Joint manipulation seems to be an effective treatment technique in conditions similar to AT such as Lateral elbow tendinopathy (LET) commonly referred to as tennis elbow/lateral epicondylitis. Many joint manipulation approaches, applied to the spine and to the periphery, for the management of LET have been recommended [2]. The most common manual therapy techniques for the treatment of LET are transverse friction and Mill’s manipulation which is called Cyriax manual technique, manipulation of the wrist, mobilization of the neck, Mulligan mobilization with movement (MMWM) and radial neural mobilization [2]. The above recommended manual therapy techniques may increase grip strength, function and reduce pain immediately following treatment, but the evidence of any long-term clinical effects for manual therapy alone is insufficient [2].

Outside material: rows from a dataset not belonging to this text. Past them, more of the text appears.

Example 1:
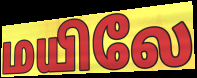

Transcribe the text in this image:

மயிலே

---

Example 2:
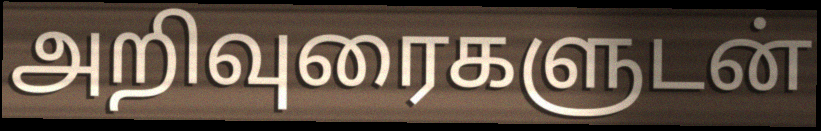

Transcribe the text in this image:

அறிவுரைகளுடன்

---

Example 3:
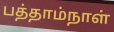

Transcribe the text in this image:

பத்தாம்நாள்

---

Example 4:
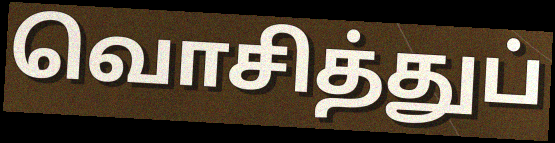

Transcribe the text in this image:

வொசித்துப்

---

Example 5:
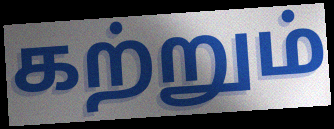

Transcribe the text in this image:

கற்றும்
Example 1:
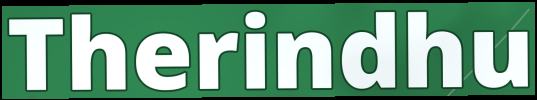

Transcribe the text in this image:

Therindhu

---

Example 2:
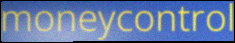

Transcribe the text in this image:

moneycontrol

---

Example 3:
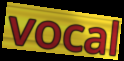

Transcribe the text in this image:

vocal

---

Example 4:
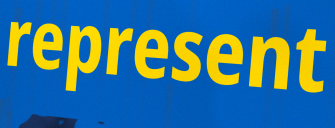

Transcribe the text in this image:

represent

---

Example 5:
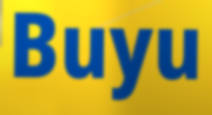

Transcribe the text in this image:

Buyu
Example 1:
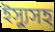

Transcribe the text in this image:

ইস্যুসহ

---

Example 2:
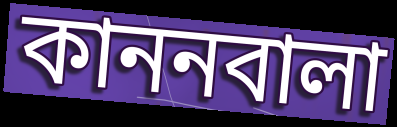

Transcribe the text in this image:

কাননবালা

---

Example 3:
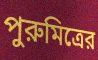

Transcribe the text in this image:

পুরুমিত্রের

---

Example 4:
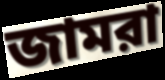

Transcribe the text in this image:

জামরা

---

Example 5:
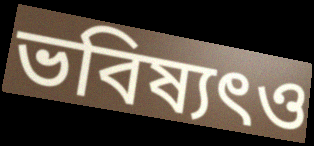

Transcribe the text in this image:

ভবিষ্যৎও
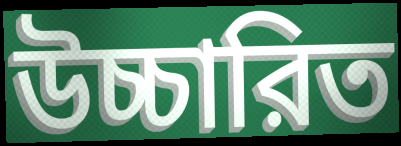
উচ্চারিত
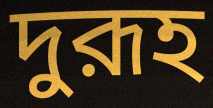
দুরূহ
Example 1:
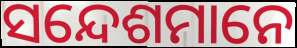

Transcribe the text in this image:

ସନ୍ଦେଶମାନେ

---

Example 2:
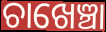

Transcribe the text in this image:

ଚାଖେଞ୍ଚା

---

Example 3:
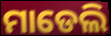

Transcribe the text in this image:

However, the literature investigating the effects of manual therapy in patients with AT is sparse. There are some case reports in which joint-based non-thrust mobilization and self-mobilization exercises were performed to improve foot and ankle mobility, decrease pain, and improve function [3,4]. I wonder if the proposed joint manipulation manoeuvres for the treatment of LET can be used in the rehabilitation of AT. MMWM and Cyriax manual technique are suitable only for the management of LET. The question that arises is whether a similar manipulation process may be found for the management of AT comparable to that used in the treatment of LET, or whether practical difficulties might arise in attempting such a manipulation technique at other joints [5,6]. Furthermore, the question that arises is if the above two recommended manual techniques can only be used for symptom relief or whether they can inverse the pathophysiology of the tendinopathy [5,6]. It has been purported that cervicothoracic spine dysfunction may contribute to the etiology of LET [7]. It is unknown if lumbar spine dysfunction may be contribute to the etiology of AT. Lumbar active and passive range of motion including overpressures were negative for Achilles pain reproduction in conducted AT case studies [3,4]. Two pilot studies, one for the manipulation of the wrist [8] and one for radial neural mobilization [9], examined the effectiveness of these two techniques in the treatment of LET. It is unknown if manipulation of the foot and ischial neural mobilization can help patients with AT.

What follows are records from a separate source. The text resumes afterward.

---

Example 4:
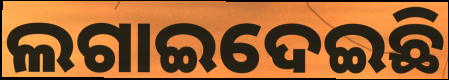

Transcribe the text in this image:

ଲଗାଇଦେଇଛି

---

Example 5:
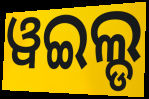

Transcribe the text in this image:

ୱଇଲ୍ଡ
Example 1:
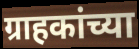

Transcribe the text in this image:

ग्राहकांच्या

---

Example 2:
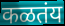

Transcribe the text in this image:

कळतंय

The true effects of joint manipulation in the treatment of AT may not yet be clearly clarified, it is alluring to gamble why patients with AT may respond to such techniques directed at different anatomical regions. While the positive effects of manual therapy could be related to improvement in joint mobility and biomechanical alterations, there may be a neurophysiological explanation. Alterations of peripheral nociceptive biomarkers and enhanced conditioned pain modulation have been previously demonstrated following manual therapy illustrating peripheral and central effects [4]. Based on studies in the treatment of LET, it is speculated that the pain associated with AT might be associated with altered neuronal afferent input to the spine [10]. Perhaps applying joint manipulation to the ankle, subtalar, and lumbar spine may assist in decreasing abnormal afferent input, resulting in a reduction of the symptoms associated with AT.

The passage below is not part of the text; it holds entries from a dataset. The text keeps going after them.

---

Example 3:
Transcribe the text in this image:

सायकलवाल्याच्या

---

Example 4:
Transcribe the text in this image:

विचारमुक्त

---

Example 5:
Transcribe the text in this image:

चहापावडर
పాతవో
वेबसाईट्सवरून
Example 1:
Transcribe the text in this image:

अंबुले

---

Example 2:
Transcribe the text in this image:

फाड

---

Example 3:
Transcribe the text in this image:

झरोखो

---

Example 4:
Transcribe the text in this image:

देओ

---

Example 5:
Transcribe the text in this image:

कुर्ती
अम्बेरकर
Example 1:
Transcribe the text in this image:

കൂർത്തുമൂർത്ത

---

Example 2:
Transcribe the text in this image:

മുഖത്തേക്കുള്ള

Future research studies should further investigate which patients are likely to respond positively to peripheral treatments; which patients are likely to respond to lumbar manual therapy and finally which patients require treatment directed at both the peripheral and spinal joints. In addition, these studies should investigate the short, mid and long-term effects of manual therapy techniques directed at the spine as well as at the periphery. Moreover, these studies should incorporate loading, the most common AT treatment approach. Future studies should compare the outcomes associated with manual therapy directed at the periphery and spine. Latterly, further studies should identify predictor variables identifying, mid-portion AT or insertional AT patients, are most likely to respond quickly and favorably to joint manipulation techniques directed to either the spinal or peripheral joints.